Load Balancing
A load balancer is the traffic cop of your system. It spreads requests across servers, hides failed servers, and is the place you implement most cross-cutting concerns. Critical, often invisible.
What a load balancer does
A load balancer sits in front of your application servers. Every client request hits the LB first; the LB picks a healthy server and forwards the request. To the client, it looks like there is one big server. Behind the scenes, work is distributed.
Three jobs:
- Distribute load. Spread requests so no server is overwhelmed.
- Health check. If a server fails, stop sending it traffic.
- Cross-cutting concerns. SSL termination, rate limiting, request logging.
L4 vs L7 load balancers
The difference is where in the network stack the LB looks at traffic.
L4 (transport layer). Operates on TCP/UDP. Looks at IP addresses and ports. Fast, simple, but doesn't understand HTTP. Examples: AWS NLB, HAProxy in TCP mode.
L7 (application layer). Operates on HTTP. Sees URLs, headers, cookies. Can route based on path or hostname, do SSL termination, content-based routing. Heavier than L4 but vastly more flexible. Examples: NGINX, Envoy, AWS ALB, HAProxy in HTTP mode.
Modern systems usually use L7 for everything except very high-throughput TCP traffic.
Routing algorithms
| Algorithm | How it picks | When to use |
|---|---|---|
| Round robin | Cycle through servers in order | Simple, default, fine when servers are equal |
| Least connections | Server with fewest active connections | When request times vary widely |
| Weighted | Round robin with weights for bigger servers | Heterogeneous fleet |
| IP hash | Hash of client IP picks server | Sticky sessions without cookies |
| Least response time | Fastest-responding server | Mixed performance servers |
| Consistent hash | Hash of request key | Cache affinity, stateful systems |
Health checks
Health checks are how the LB knows which servers are alive. Two flavors:
- Active. LB pings each server every few seconds (often
GET /health). If it fails N times in a row, server is marked unhealthy. - Passive. LB watches actual traffic. Too many failures or timeouts → server pulled.

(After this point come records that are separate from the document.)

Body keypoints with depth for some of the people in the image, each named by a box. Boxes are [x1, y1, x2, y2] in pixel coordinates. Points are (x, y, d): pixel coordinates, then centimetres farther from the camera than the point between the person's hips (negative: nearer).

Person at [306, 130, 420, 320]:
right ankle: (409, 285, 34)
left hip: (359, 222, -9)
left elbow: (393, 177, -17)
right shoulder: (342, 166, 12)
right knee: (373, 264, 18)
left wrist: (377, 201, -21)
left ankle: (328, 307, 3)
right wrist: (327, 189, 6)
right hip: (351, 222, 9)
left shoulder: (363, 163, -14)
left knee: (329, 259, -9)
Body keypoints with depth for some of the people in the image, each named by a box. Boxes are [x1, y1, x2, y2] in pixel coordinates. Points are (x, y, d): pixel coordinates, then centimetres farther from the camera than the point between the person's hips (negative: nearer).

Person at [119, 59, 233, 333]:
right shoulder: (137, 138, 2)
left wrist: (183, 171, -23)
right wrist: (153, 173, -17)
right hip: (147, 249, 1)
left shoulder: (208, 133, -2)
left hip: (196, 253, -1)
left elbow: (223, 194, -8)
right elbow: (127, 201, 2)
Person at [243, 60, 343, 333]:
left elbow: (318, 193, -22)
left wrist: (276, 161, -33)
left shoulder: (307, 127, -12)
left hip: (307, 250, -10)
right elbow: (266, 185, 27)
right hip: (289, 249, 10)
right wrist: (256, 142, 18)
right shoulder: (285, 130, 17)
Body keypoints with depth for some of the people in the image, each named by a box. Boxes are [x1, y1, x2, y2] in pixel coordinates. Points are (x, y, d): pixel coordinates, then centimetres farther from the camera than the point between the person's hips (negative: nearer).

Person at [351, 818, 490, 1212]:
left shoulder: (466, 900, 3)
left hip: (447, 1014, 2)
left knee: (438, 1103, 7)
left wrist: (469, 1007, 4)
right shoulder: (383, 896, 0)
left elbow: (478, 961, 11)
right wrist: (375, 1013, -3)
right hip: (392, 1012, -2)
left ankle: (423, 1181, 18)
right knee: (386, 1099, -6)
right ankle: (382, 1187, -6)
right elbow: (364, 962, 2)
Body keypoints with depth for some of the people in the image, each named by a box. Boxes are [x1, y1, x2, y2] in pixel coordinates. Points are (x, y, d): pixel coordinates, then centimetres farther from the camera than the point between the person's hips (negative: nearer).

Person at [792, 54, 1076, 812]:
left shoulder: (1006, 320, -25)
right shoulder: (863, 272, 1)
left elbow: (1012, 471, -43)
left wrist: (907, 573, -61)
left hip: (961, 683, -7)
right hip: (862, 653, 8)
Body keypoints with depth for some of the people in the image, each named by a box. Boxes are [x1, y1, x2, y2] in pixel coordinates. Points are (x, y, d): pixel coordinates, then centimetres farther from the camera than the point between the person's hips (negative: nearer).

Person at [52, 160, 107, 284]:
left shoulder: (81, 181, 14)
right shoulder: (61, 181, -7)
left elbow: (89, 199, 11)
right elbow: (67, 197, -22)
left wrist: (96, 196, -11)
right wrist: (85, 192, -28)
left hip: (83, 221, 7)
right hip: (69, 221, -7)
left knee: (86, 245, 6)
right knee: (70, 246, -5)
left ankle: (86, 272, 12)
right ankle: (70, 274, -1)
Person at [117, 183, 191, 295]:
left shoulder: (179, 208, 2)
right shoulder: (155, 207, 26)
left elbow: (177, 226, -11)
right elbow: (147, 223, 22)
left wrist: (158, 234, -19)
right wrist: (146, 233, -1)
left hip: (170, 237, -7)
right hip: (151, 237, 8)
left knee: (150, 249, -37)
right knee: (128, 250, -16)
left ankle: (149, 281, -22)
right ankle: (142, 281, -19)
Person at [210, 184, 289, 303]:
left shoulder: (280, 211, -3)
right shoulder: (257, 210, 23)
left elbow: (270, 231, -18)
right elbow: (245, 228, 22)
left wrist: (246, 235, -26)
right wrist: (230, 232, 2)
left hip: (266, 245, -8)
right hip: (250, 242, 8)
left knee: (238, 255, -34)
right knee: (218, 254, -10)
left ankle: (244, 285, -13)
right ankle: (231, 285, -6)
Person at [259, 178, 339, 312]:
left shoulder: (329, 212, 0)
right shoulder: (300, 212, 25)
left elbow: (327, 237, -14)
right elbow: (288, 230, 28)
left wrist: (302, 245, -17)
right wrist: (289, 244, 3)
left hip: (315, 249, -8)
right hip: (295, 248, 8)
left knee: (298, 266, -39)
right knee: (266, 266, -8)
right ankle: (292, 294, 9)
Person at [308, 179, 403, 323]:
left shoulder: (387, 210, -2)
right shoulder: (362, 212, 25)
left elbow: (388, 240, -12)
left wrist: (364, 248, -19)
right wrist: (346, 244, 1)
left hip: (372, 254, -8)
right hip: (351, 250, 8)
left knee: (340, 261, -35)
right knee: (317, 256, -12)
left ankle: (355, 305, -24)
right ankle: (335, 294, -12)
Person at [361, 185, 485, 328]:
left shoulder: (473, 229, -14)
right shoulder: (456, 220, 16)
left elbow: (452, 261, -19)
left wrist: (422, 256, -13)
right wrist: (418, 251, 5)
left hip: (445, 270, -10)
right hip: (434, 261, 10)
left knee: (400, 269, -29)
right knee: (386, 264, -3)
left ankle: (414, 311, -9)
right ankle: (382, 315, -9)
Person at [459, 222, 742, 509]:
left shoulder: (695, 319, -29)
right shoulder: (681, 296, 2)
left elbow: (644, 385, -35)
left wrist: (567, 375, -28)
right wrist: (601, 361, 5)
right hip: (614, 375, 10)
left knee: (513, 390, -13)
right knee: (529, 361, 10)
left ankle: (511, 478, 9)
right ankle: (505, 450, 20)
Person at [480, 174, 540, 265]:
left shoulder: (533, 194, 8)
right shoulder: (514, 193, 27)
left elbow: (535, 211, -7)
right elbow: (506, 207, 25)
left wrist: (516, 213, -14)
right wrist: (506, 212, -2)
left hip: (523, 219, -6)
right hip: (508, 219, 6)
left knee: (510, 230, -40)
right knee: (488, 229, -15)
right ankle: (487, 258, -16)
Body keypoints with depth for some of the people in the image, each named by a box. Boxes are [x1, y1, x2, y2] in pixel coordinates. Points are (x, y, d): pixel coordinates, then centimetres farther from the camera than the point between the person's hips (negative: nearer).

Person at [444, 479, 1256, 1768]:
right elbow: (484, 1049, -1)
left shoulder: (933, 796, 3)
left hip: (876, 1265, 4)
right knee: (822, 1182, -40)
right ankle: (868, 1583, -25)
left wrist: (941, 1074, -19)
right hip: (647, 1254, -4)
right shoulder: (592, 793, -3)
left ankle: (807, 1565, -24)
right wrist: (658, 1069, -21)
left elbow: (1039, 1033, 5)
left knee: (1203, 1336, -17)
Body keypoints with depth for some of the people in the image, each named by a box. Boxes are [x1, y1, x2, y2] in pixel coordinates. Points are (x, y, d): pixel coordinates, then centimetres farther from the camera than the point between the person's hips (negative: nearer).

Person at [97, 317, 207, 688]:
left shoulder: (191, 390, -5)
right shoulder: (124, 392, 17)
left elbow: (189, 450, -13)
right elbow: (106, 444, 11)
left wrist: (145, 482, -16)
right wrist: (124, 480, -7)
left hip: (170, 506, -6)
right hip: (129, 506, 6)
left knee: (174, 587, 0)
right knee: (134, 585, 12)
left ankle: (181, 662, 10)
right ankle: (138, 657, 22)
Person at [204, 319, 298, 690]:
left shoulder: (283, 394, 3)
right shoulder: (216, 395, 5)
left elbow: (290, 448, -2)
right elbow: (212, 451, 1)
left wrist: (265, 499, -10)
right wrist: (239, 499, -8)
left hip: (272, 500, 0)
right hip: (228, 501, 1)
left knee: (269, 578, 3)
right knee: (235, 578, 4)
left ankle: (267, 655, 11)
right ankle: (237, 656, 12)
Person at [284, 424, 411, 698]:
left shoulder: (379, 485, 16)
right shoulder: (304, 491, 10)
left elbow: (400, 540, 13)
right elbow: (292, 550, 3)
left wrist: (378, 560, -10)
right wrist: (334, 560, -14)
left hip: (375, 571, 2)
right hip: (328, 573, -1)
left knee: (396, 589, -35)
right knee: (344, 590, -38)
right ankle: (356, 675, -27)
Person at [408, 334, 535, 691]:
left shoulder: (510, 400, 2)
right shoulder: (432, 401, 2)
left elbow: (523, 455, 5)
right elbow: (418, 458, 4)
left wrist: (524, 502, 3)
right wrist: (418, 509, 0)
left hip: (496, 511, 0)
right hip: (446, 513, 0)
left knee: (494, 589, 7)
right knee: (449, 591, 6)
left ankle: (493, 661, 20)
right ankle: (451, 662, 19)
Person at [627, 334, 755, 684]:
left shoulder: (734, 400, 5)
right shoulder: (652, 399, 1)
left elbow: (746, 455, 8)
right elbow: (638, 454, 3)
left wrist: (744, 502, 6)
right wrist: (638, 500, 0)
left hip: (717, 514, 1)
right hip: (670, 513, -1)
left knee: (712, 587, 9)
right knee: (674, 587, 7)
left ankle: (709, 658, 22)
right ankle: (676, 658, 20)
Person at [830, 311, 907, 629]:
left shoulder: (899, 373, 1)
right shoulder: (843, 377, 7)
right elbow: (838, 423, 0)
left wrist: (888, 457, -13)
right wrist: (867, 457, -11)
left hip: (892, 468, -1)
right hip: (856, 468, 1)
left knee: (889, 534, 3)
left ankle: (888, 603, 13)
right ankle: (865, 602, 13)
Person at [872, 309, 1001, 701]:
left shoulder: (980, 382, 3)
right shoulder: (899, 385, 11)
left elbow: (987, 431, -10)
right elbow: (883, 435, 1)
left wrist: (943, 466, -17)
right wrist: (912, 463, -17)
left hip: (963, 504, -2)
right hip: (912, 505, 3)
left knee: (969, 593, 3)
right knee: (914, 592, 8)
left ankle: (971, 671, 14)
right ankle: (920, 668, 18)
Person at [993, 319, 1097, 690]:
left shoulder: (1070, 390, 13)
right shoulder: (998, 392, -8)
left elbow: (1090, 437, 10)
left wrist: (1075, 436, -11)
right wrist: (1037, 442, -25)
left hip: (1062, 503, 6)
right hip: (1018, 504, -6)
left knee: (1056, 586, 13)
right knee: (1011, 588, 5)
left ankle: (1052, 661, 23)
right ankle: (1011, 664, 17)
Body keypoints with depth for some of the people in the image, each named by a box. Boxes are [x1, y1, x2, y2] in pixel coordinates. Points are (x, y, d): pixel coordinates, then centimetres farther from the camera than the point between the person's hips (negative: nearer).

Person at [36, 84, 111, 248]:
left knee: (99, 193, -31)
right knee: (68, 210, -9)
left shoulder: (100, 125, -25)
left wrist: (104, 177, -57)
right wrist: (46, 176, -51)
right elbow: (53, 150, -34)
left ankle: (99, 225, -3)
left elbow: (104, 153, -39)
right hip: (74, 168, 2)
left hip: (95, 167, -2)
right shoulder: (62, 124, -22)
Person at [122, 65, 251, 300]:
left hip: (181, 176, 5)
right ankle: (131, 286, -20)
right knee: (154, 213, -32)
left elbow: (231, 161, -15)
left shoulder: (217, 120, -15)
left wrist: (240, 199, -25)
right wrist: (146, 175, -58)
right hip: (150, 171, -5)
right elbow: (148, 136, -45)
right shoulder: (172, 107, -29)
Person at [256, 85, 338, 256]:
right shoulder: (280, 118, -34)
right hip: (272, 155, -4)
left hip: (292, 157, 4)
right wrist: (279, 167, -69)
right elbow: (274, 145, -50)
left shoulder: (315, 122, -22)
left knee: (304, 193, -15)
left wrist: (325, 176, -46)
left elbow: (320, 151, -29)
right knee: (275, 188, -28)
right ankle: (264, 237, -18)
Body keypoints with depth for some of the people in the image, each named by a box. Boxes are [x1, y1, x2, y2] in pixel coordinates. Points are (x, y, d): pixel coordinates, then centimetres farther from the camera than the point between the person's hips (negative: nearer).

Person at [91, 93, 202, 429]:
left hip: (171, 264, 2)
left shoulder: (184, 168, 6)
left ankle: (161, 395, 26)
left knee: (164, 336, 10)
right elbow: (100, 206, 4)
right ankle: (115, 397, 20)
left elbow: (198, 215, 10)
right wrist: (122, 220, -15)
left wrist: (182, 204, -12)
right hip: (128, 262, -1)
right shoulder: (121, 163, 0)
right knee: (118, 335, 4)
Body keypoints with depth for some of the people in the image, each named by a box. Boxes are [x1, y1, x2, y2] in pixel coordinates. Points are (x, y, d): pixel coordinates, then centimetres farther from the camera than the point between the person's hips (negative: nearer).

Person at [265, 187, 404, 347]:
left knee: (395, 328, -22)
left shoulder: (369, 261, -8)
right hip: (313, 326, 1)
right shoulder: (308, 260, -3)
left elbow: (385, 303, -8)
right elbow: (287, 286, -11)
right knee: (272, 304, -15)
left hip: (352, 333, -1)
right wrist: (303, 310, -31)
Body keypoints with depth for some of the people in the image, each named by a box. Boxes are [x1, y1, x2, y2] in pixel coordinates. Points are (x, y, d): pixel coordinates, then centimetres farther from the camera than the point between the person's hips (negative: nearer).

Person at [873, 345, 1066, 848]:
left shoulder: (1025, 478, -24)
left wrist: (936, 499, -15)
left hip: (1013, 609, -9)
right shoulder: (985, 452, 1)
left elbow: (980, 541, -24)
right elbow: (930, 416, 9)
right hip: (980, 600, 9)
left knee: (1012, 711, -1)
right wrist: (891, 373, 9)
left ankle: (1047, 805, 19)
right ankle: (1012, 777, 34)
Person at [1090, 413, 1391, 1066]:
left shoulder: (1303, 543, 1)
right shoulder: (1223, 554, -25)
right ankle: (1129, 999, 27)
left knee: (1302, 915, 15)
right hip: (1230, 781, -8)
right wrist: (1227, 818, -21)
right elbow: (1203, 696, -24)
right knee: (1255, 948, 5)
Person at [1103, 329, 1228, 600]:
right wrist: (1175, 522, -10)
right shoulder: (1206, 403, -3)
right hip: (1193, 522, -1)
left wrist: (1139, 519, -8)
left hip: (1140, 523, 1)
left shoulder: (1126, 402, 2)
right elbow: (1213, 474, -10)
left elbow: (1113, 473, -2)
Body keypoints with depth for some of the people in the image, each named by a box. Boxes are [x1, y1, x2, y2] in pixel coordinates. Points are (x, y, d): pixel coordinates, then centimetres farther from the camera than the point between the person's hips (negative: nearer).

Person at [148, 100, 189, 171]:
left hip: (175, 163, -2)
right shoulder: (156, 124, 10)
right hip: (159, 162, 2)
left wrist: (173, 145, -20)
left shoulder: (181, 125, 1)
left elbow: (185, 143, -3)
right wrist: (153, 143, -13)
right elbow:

Make your health endpoint deep enough to detect real problems (DB connection works, dependencies reachable) but shallow enough to be fast. A common mistake is making the health check itself fail under load, taking down healthy servers.
SSL termination
The LB decrypts HTTPS, talks plain HTTP to backend servers, then re-encrypts the response. Why? Each server doesn't need to do TLS, which is CPU-heavy. The LB has hardware acceleration. Centralized cert management.
Trade-off: traffic between LB and backend is plain text. Fine inside a private network; not fine across the internet.
Sticky sessions
Sometimes you need the same user to keep hitting the same backend server (in-memory session, websocket connection). Sticky sessions (session affinity) bind a user to one server, usually via a cookie.
Sticky sessions are a smell. They prevent free horizontal scaling and make rollouts harder. Prefer stateless services with shared session storage. Use stickiness only when you must (websockets, some legacy apps).
Where the LB fits
Most production systems have multiple layers:
- DNS / global LB: routes users to the nearest region.
- Edge LB: per-region public-facing LB. SSL termination, DDoS protection, public IP.
- Internal LB: in front of each service tier. L7 routing.
Each layer has its own scaling and failure characteristics. Skip a layer at your peril.